TEXT BLOCK:
• • •

Nederland, Rotterdam , 29/01/2020 Iffr 2020. Masterclass Bong Joon Ho at Hilton Le Jardin. foto Jan de Groen

Bong Joon-ho, the South Korean film director and screen writer, was born in Daegu in 1969. He majored in sociology before studying at the Korean Academy of Film Arts. His second feature, ”Memories of Murder” (2003) was one of the biggest box-office hits in Korea and also brought him to the attention of international audiences. With “Snowpiercer” he made a big budget feature starring Chris Evans, Ed Harris and Tilda Swinton. After “Mother” (2009) screened at Cannes’ Un Certain Regard, “Okja” (2017) earned him his first Palme d’Or nomination and was released on Netflix. “Parasite” (2019) premiered at Cannes, where it received an eight-minute standing ovation and became the first South Korean film to win the Palme d’Or. It also became the first Korean film to be nominated at the Oscars and the Golden Globes.

On the occasion of the world premiere of the black-and-white version of at the International Film Festival Rotterdam (IFFR), where it won the audience award, we speak to him about why he made this version of the film, the difference of working on middle and big budget films, the Oscar race and other topics.

The black-and-white version of “Parasite” had its world premiere during IFFR. How do you think this version changes our perception of the film?

I think the experience is different for every audience. Even for me, I watched the whole B&W movie twice and both times it felt quite different. It’s very hard to simplify but I feel we can focus more on very subtle nuances, like the facial expressions or the range of emotions of the actors, when the color element is gone.

• • •

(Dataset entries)
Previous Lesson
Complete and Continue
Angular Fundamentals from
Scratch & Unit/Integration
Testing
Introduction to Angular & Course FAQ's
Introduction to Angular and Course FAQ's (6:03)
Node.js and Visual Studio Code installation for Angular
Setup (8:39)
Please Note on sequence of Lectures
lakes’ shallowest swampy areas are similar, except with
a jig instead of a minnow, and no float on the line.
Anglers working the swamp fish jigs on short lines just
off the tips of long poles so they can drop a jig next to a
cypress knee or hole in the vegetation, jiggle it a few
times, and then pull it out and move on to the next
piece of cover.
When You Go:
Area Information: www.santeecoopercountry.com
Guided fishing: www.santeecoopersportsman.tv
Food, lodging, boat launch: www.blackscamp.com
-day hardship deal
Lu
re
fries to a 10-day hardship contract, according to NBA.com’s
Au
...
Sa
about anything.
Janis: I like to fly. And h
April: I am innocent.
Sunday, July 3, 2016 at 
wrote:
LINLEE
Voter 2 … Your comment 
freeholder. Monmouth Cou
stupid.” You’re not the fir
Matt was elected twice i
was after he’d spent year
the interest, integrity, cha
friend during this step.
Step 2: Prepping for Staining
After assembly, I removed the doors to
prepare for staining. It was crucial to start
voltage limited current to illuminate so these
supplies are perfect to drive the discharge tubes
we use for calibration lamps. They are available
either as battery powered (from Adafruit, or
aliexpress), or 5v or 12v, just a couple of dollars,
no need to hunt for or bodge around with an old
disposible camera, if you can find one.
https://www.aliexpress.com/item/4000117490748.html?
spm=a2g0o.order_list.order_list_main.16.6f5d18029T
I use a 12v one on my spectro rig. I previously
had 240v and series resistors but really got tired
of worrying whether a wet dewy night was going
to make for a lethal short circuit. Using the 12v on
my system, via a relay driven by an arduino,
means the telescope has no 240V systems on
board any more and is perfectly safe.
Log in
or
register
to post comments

• • •

QUESTIONS:
**1)** How would you render this sentence from the Bong Joon-ho interview in Spanish: "He majored in sociology before studying at the Korean Academy of Film Arts."
**2)** Which films does the Bong Joon-ho interview name by title?
**3)** Pull out the passage of the Bong Joon-ho interview from "On the occasion" to "of the film?".

OUTPUTS BY TASK:
**1)** Se especializó en sociología antes de estudiar en la Academia Coreana de Artes Cinematográficas.

**2)**
- Memories of Murder
- Snowpiercer
- Mother
- Okja
- Parasite

**3)**
On the occasion of the world premiere of the black-and-white version of at the International Film Festival Rotterdam (IFFR), where it won the audience award, we speak to him about why he made this version of the film, the difference of working on middle and big budget films, the Oscar race and other topics.

The black-and-white version of “Parasite” had its world premiere during IFFR. How do you think this version changes our perception of the film?